Pois, sim. Na capital mais negra do Brasil, o 20 de novembro também não é feriado. O Dia da Consciência Negra é dia de folga em 1.260 cidades brasileiras, incluindo municípios em estados nos quais a influência africana foi muito menos decisiva na formação cultural.

Na Bahia, é feriado em Alagoinhas, Camaçari e Serrinha. Em Salvador, e demais cidades do Recôncavo, não. Percebe a urgência de uma Reforma Feriadística? E a gente perdendo tempo com discussões menores nesse Congresso de Meu Deus. 

Mas quais? O Corpus Christis já foi uma festa de largo muito popular pelas bandas de cá, mas lá pelo Século XIX. Desculpe a rudeza, mas já passou da hora de subir a placa. Sudesb informa: sai Corpus Christis, entra Consciência Negra.E Nossa Senhora da Conceição, hein? Calma, sei que é uma data importante. Quem fala aqui não é nenhum herege, não (sou batizado e comungado). Sei que é nossa padroeira. Mas Maria não é uma só? Com vários nomes para homenagear suas muitas venturas? Pois bem, já temos Nossa Senhora Aparecida, padroeira do Brasil, no 12 de outubro. Não dá pra Santa Dulce cavar essa vaguinha nessa escalação final, não? Pensem com carinho.Obviamente que, mesmo na ausência da folga, nada impede que ainda assim o dia seja de reverências, celebrações e homenagens. O Movimento Negro, por exemplo, organiza um calendário de atividades para todo o mês de novembro, independente da suspensão das atividades regulares. 

Há quem defenda, até, que feriados subvertam datas importantes. A homenagem vira praia, churrasco, come-água na véspera, boréstia na frente da televisão e necas de prestígio praquilo que se promove. "Toque, toque, DJ!" (Foto: Acervo Osid) É um argumento válido, embora seja também inegável o peso dado a uma data quando, por ação direta do poder público, interrompemos nosso cotidiano para reservar um dia especial a uma ocasião solene. 

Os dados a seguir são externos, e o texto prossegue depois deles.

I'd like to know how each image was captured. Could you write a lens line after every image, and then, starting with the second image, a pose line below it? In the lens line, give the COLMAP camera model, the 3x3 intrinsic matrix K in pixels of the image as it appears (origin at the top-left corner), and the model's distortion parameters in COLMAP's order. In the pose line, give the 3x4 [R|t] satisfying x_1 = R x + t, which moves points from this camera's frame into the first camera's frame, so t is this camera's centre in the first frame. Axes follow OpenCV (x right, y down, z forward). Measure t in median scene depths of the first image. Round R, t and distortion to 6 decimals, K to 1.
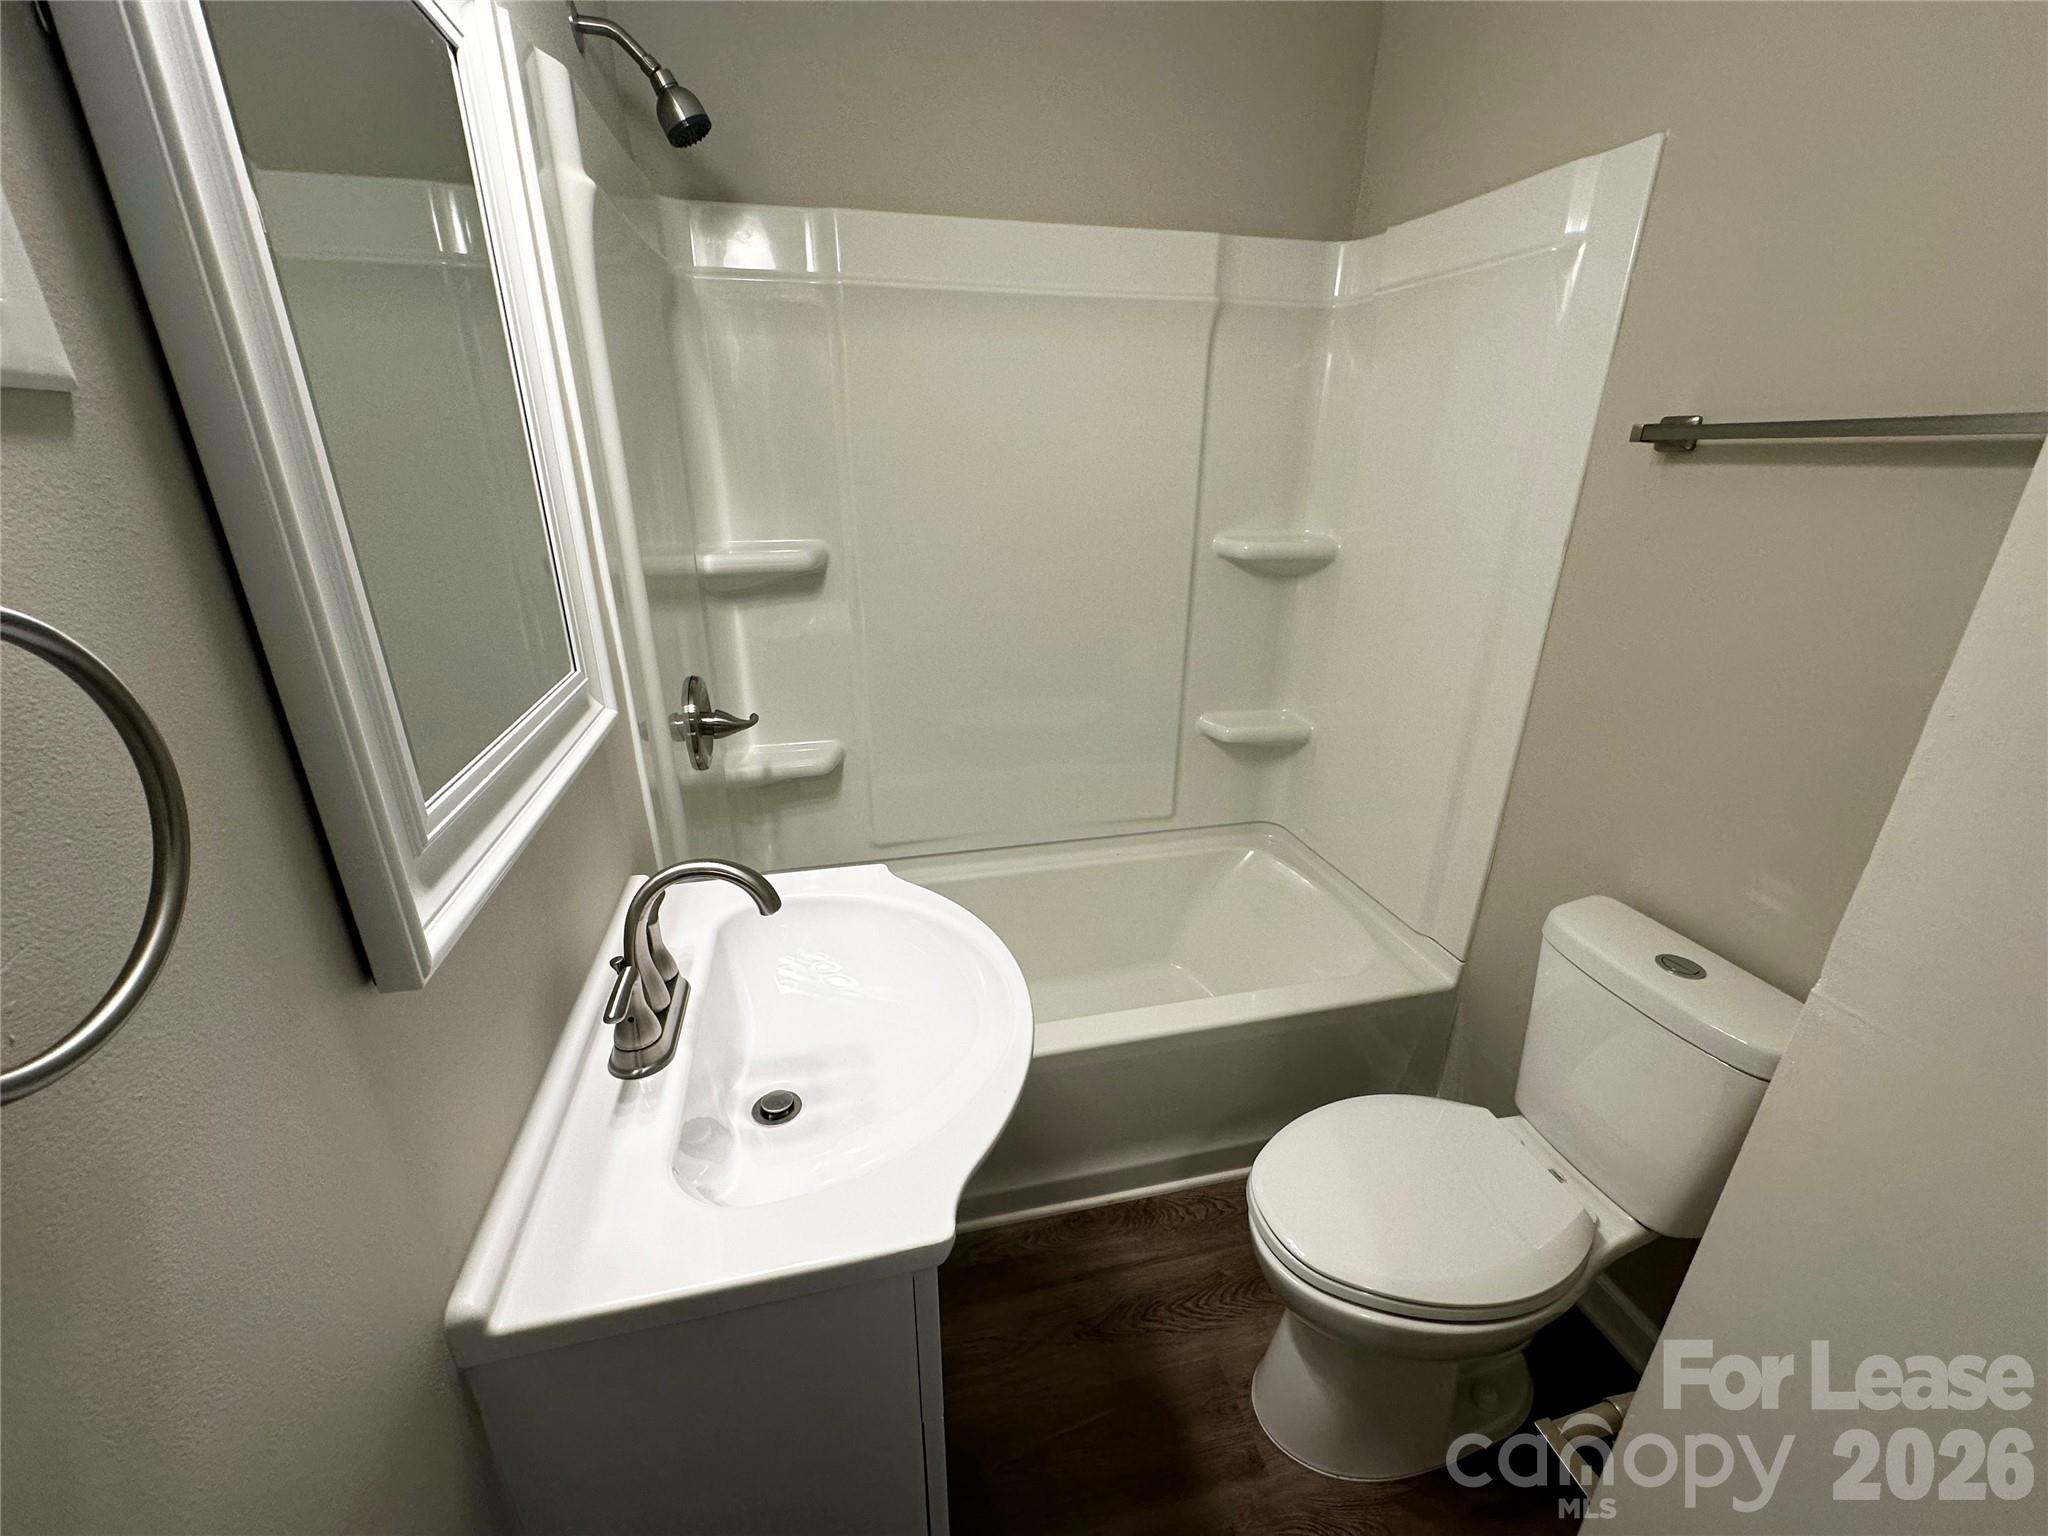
lens RADIAL K [[817.1, 0, 1022.7], [0, 817.1, 767.3], [0, 0, 1]] dist [-0.001957, -0.000134]
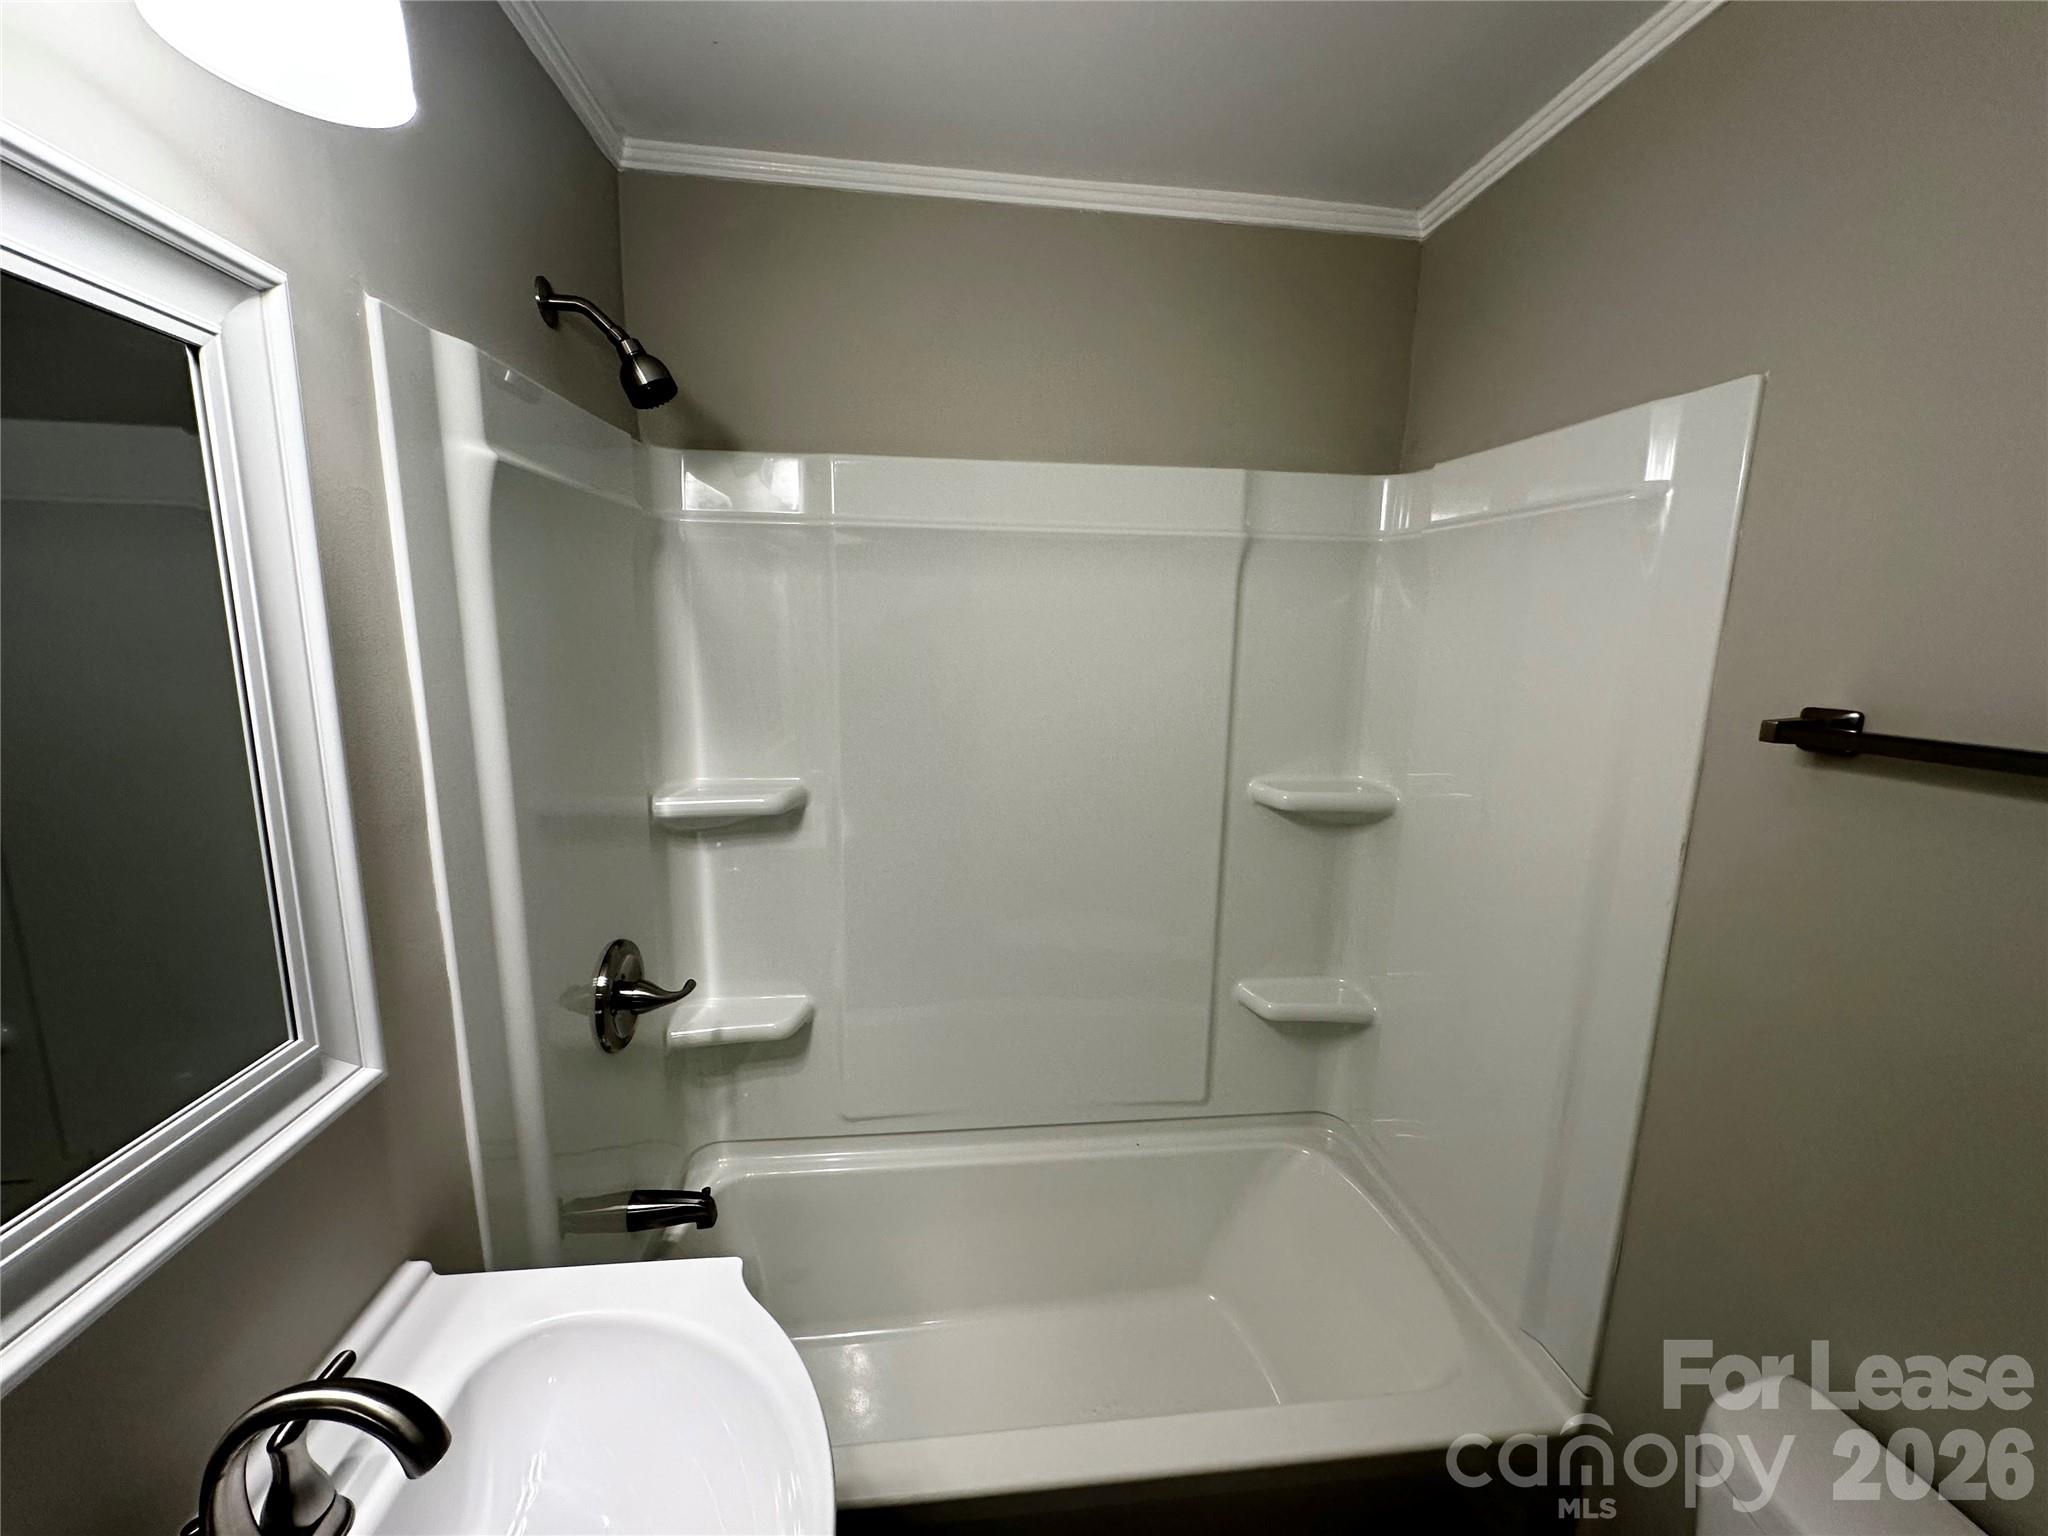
lens RADIAL K [[817.1, 0, 1022.7], [0, 817.1, 767.3], [0, 0, 1]] dist [-0.001957, -0.000134]
pose [[0.992554, 0.033797, -0.117020, 0.110121], [-0.056098, 0.979615, -0.192891, -0.132424], [0.108116, 0.198019, 0.974217, 0.138611]]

E a gente sabe também que, mesmo dias que não são dedicados à ociosidade oficial, viram datas especiais no calendário baiano. Santa Bárbara, Senhor do Bonfim e Iemanjá que o digam. 

Na falta do feriado, somos misteriosamente acometidos por alguma terrível enfermidade, e oramos para o único santo possível neste momento: Nosso Senhor do Atestado Médico.

Portanto, não restam dúvidas que Santa Dulce dos Pobres será celebrada por aqui com ou sem feriado. Mas, só pra reforçar os argumentos, o 13 de agosto desse ano (eu já olhei na folhinha) cai numa terça-feira. Dá até pra enforcar a segunda.

Bem-Aventurado Seja esse Feriado de Agosto.